EXCERPTED PASSAGE =
*** Begin section ***

The number of cybersecurity related incidents keep increasing and software developers the world over are rapidly adopting DevOps to meet shorter and shorter delivery timelines. As software gets delivered faster and faster using DevOps automation, it is essential to ensure that advanced security testing be integrated into the CI/CD pipeline. We at stackArmor have integrated static code scanning using Yasca and Checkmarx; dynamic web testing using Tenable Nessus, Acunetix or HP Fortinet and verification using SonarQube and Jenkins amongst other tools. You can read more about our SecDevOps whitepaper and blog below.

However, as cyberattacks increase in volume and sophistication, it is essential to keep finding ways to minimize the vulnerability footprint. Fuzz testing or Fuzzing is an advanced security testing protocol for detecting unforeseen system vulnerabilities as a result of deliberate and malicious inputs designed to crash a system. Fuzz testing or Fuzzing is based on sending random inputs to a system and has been around for a long time, but in the face of renewed concerns of vulnerabilities on cloud-hosted SaaS and other systems there has been increasing adoption of fuzzing frameworks and testing techniques. Organizations developing software for compliance focused markets including healthcare, financial services and public sector organizations as well as SaaS solution providers should consider fuzz testing their solutions.

*** End section ***

Collected data:
*** Begin section ***

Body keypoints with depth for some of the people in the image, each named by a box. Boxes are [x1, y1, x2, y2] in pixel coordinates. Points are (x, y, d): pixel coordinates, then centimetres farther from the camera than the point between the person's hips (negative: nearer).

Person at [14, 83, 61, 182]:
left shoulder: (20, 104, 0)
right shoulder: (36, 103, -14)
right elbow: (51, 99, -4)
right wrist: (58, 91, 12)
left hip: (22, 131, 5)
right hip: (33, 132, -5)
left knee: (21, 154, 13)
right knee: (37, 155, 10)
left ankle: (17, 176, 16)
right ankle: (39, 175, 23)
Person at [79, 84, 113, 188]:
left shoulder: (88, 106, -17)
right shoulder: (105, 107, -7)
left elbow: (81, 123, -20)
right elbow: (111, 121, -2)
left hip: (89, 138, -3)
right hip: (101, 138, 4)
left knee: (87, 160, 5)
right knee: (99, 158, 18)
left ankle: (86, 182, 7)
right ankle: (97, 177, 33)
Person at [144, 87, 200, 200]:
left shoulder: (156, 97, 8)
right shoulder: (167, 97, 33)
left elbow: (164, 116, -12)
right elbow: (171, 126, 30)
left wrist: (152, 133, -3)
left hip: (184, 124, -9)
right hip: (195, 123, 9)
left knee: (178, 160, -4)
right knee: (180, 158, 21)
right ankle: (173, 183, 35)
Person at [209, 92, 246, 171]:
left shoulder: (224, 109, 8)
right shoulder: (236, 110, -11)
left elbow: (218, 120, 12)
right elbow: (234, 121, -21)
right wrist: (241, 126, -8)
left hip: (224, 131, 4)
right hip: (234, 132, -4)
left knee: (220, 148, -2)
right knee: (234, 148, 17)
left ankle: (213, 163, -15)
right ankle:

*** End section ***

WORK INSTRUCTIONS =
a) Please copy the security testing passage between "However, as cyberattacks" and "testing their solutions.", inclusive.
b) Answer these questions from the security testing passage:
(i) Which tool does stackArmor use together with Jenkins for verification?
(ii) What does fuzz testing send to a system?
(iii) Which compliance-focused markets does the passage name?

OUTPUTS IN ORDER =
a)
However, as cyberattacks increase in volume and sophistication, it is essential to keep finding ways to minimize the vulnerability footprint. Fuzz testing or Fuzzing is an advanced security testing protocol for detecting unforeseen system vulnerabilities as a result of deliberate and malicious inputs designed to crash a system. Fuzz testing or Fuzzing is based on sending random inputs to a system and has been around for a long time, but in the face of renewed concerns of vulnerabilities on cloud-hosted SaaS and other systems there has been increasing adoption of fuzzing frameworks and testing techniques. Organizations developing software for compliance focused markets including healthcare, financial services and public sector organizations as well as SaaS solution providers should consider fuzz testing their solutions.

b)
(i) SonarQube
(ii) Random inputs
(iii) Healthcare, financial services and public sector organizations